Therapy for LGBTI Torture Victims

Photo of Pablo Traspas

Pablo Traspas is a Spanish national who has spent much of his adult life battling injustice abroad.

“When I completed my university studies I became quickly attracted to contexts where human rights were violated and basic needs neglected,” remembers Pablo. While traveling in Brazil in the 1990s he realized that “the care some individuals were providing to street children brought me into contact with a disease that I had never met before: injustice.”

As a father of four children – three having been born in different East-African cities while he was working on a variety of humanitarian efforts – Pablo feels that “The best legacy I can transmit to them is the awareness of the existence of injustice that human beings suffer. And, of course, what their father does and how that contributes to alleviating human suffering.”

Today, Pablo works to alleviate human suffering as the Country Director for the Center for Victims of Torture in Nairobi, Kenya. In this role he extends the Center’s long-established methods of mental and physical therapy for torture victims to lesbian, gay, bisexual, transgender and intersex (LGBTI) refugees in Nairobi. As Pablo notes, “Kenya is indeed a humanitarian hub, hosting hundreds of thousands of human beings fleeing violence in their countries, and CVT is in the right place to heal and rehabilitate lives that once before were nearly destroyed.”
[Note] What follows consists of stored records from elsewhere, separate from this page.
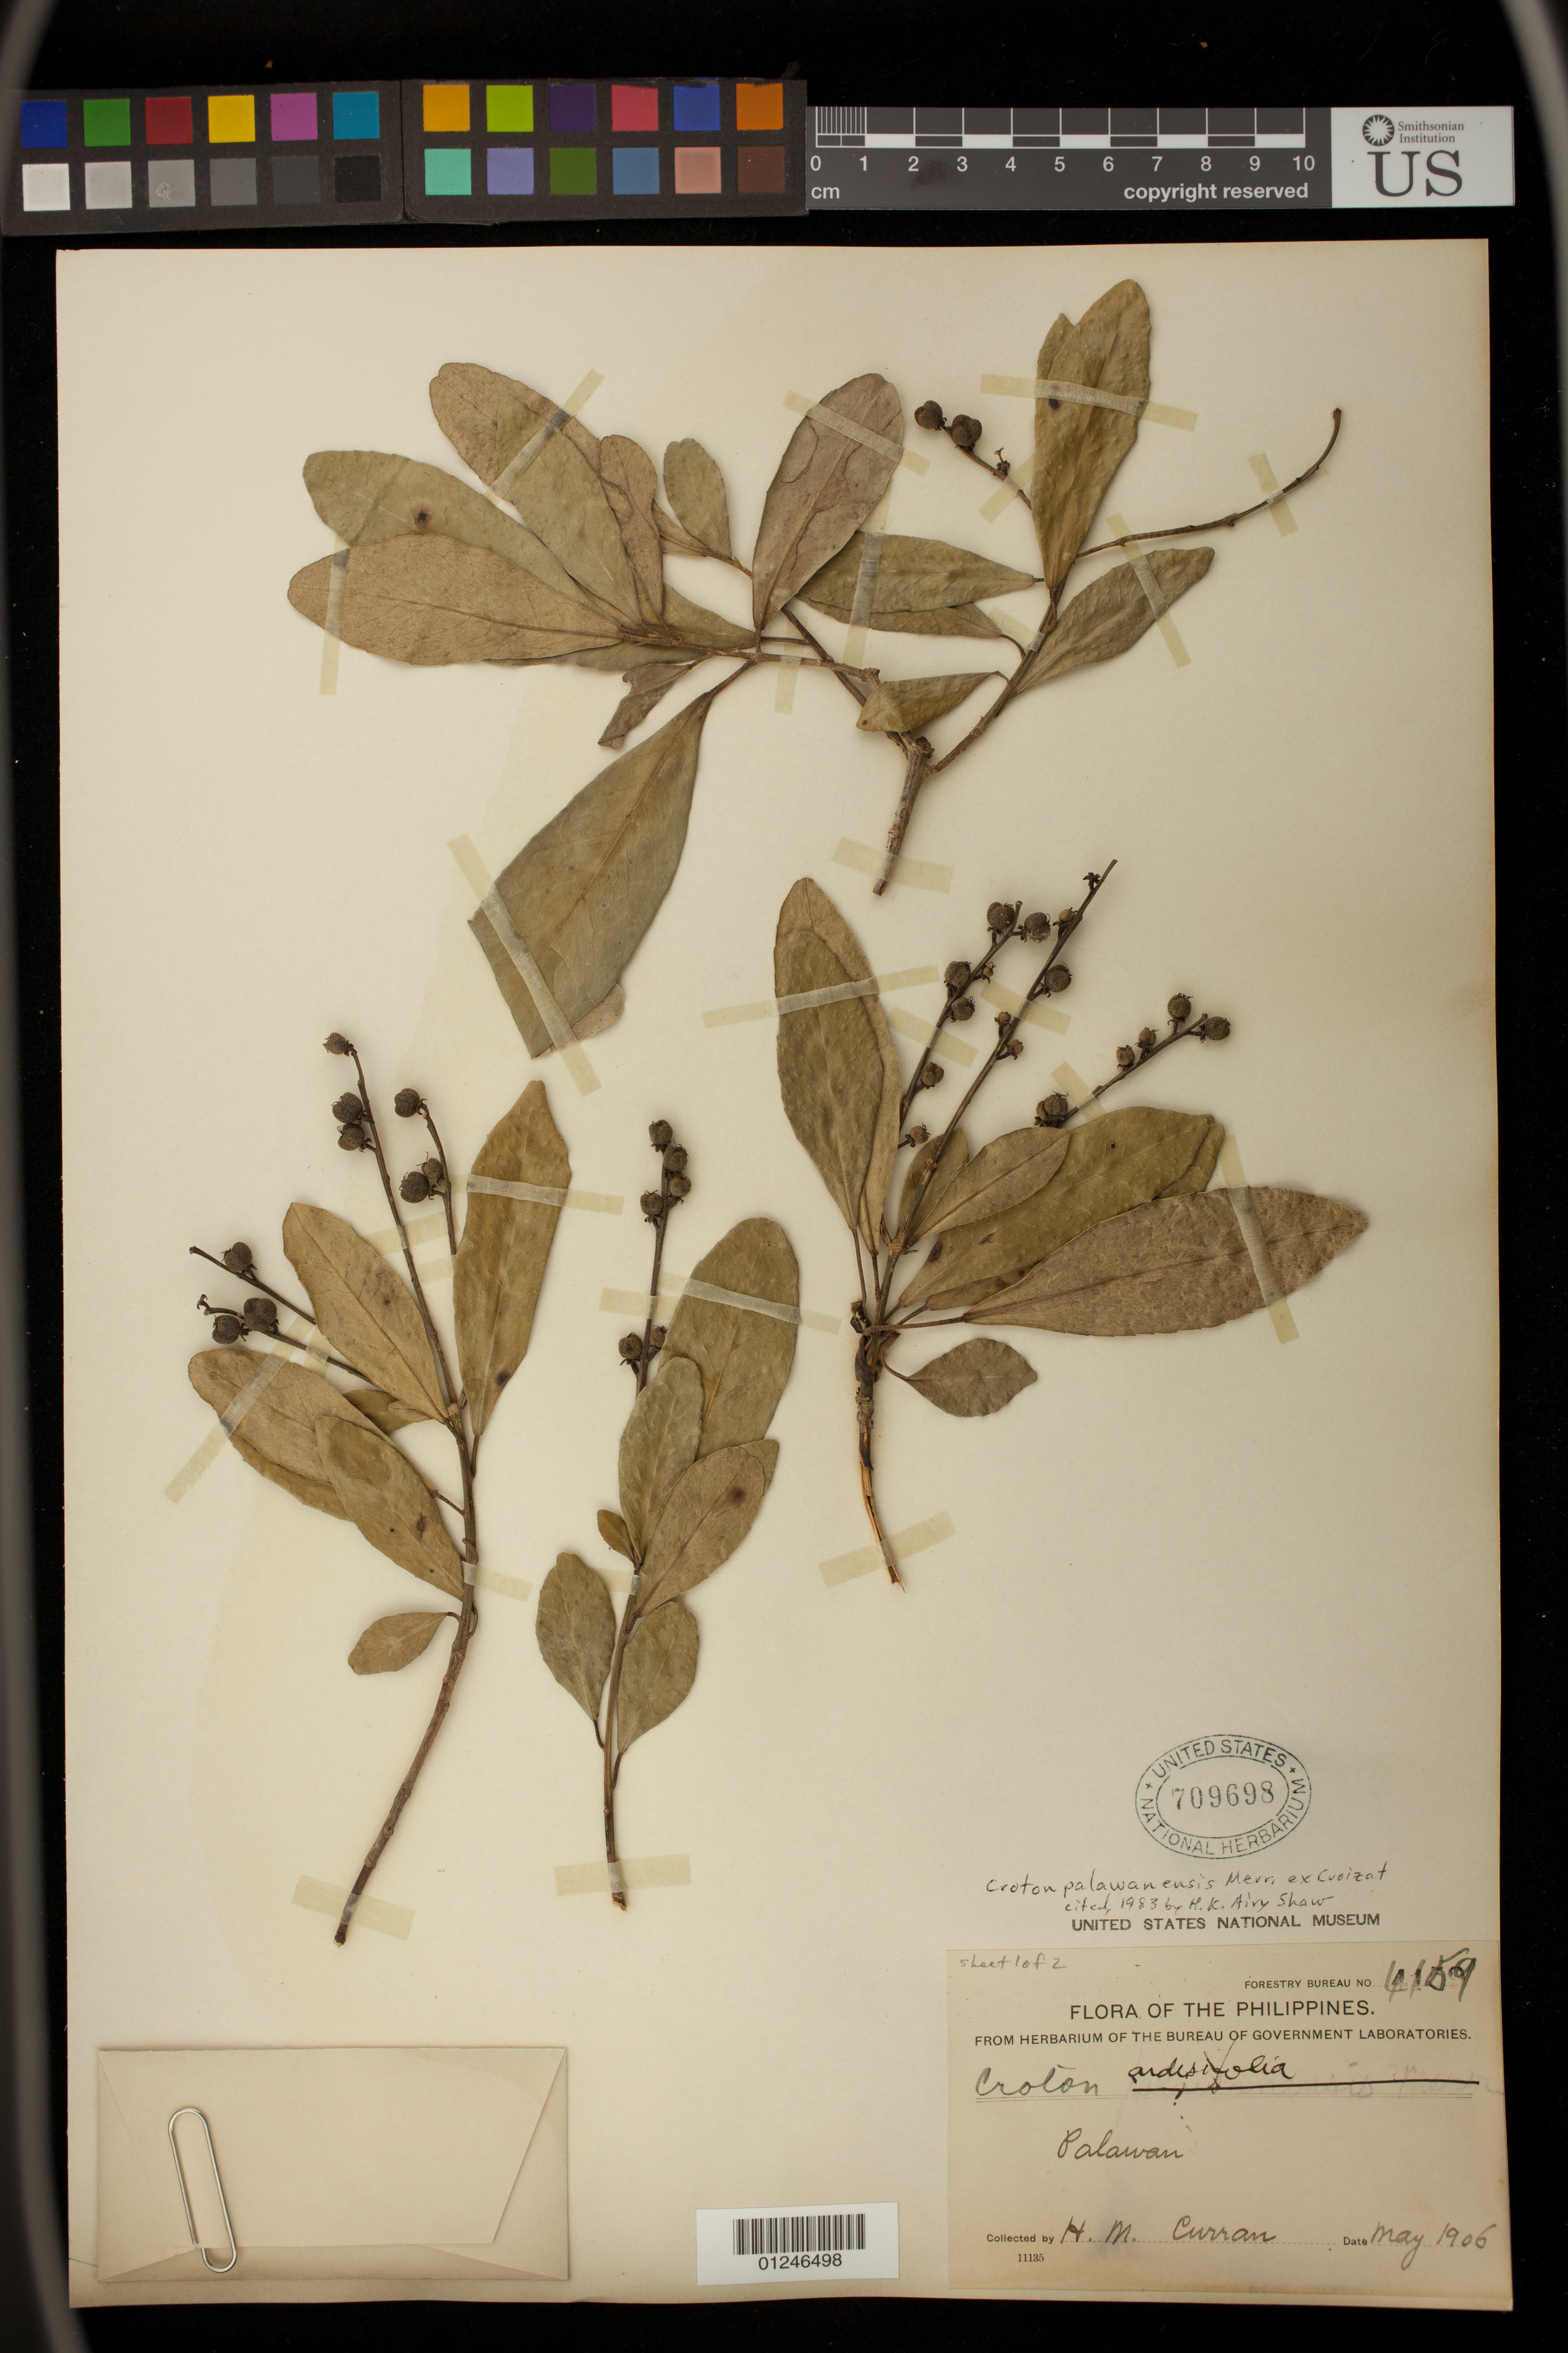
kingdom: Plantae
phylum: Tracheophyta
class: Magnoliopsida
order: Malpighiales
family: Euphorbiaceae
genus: Croton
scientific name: Croton palawanensis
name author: Merr. ex Croizat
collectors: H. M. Curran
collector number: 4159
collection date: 1906-05-01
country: Philippines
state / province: Mimaropa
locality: Palawan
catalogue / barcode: US 709698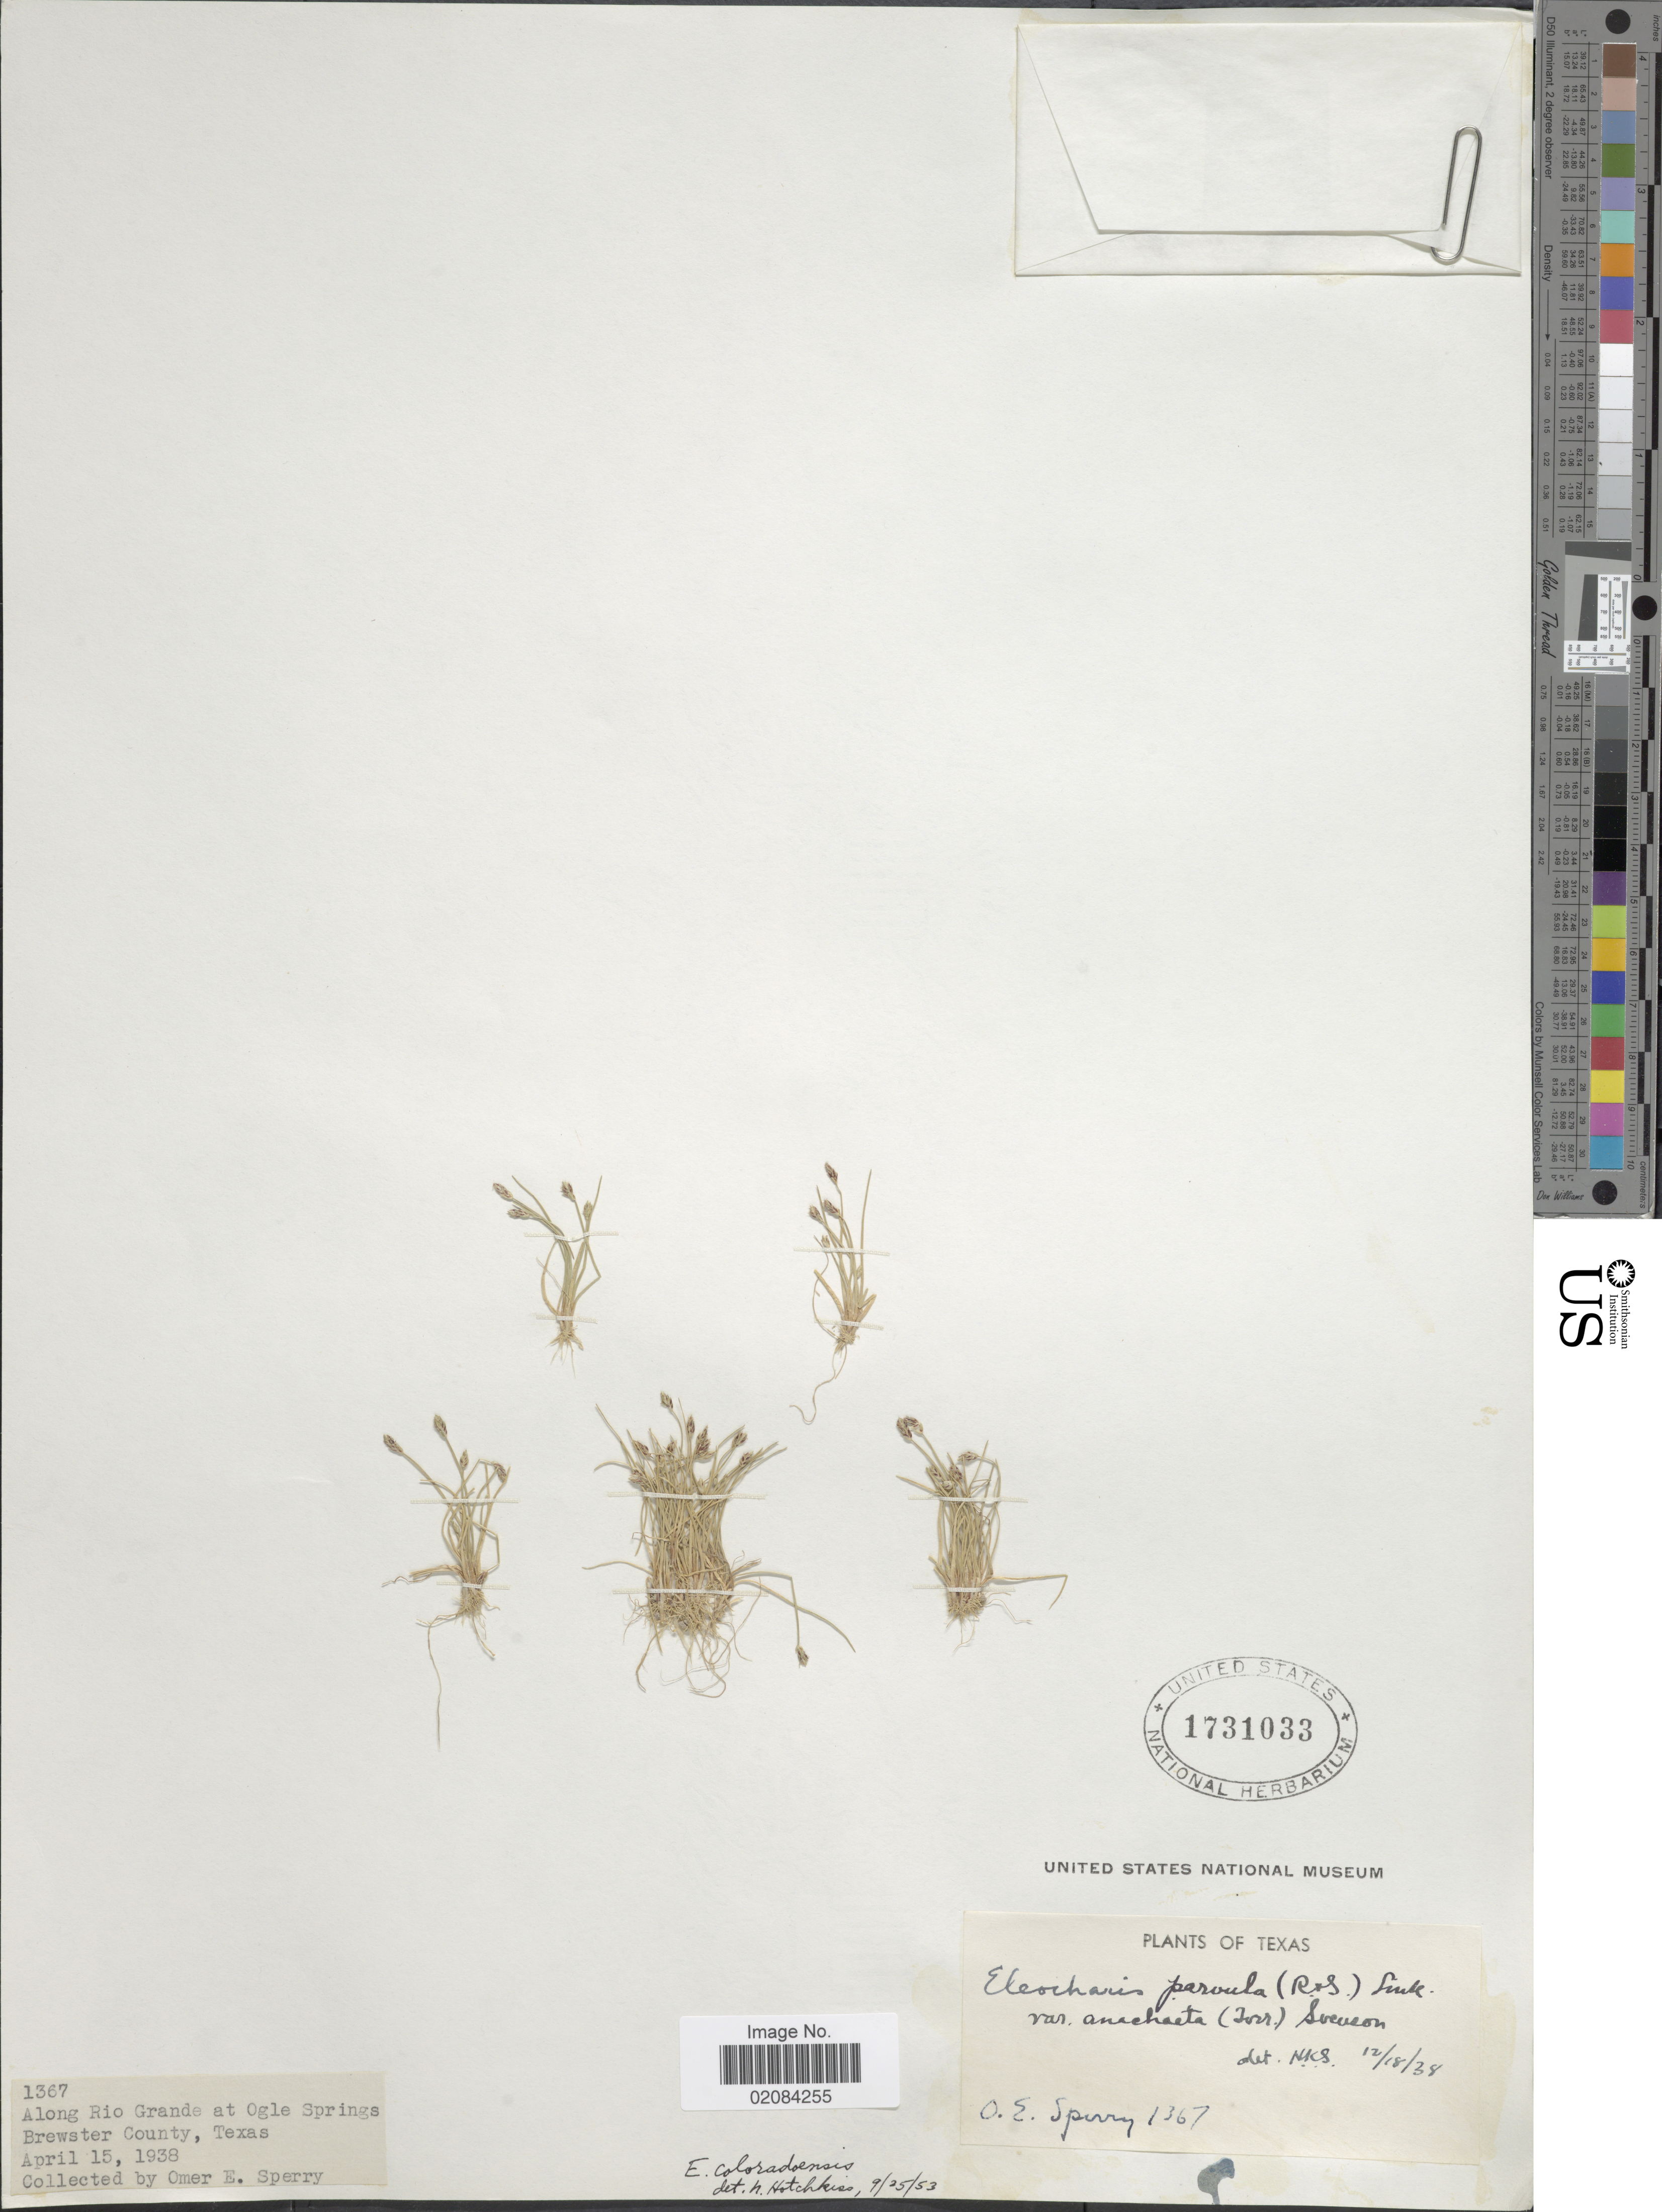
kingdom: Plantae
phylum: Tracheophyta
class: Liliopsida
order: Poales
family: Cyperaceae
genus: Eleocharis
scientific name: Eleocharis coloradoensis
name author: (Britton) Gilly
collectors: O. E. Sperry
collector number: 1367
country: United States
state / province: Texas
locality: Texas.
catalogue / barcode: US 1731033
Among the large refugee population in Nairobi are thousands of LGBTI people who have fled growing intolerance and violence in East Africa. “One of the biggest challenges when serving LGBTI clients in Kenya is the acceptance in the society and in their communities. Regional laws persecute and condemn homosexuality. Regional cultures, traditions and religions express discrimination, intolerance and neglect the right to decide your sexual orientation,” says Pablo.

CVT Nairobi has been helping LGBTI clients with mental health care for several years. Recently the organization integrated physiotherapy after clients were raising concerns about the wellbeing of their physical health. Many LGBTI community members experience aggressive harassment and severe discrimination. With LGBTI clients, some careful considerations are made to meet their specific needs, including education about identifying areas of pain, understanding mechanics of their body, and teaching them exercise techniques to strengthen and heal various parts of their body. At the end of the group cycle, evaluations showed that the majority of the group improved tremendously. Overall, they report less discomfort and increased ability to perform activities of daily living with more ease.

And in Kenya there is an additional challenge in serving LGBTI clients – sensitizing and training staff who have lived in an often-intolerant environment. Creating a culture of understanding that the traumas which bring clients to CVT deserve to be healed is a core principle of the work.

The end of a therapy cycle presents the greatest challenge for CVT staff and clients. Can the lessons learned withstand reintegration into a client’s living context where intolerance and dangers persist?

For Pablo, “The education and activism of CVT in Kenya are strong tools to build a worldwide tolerant society. In this region there is a strong resistance to accept these rights, while in other places there are more accommodating laws and inclusive strategies. And I think that is a very positive example to other societies.”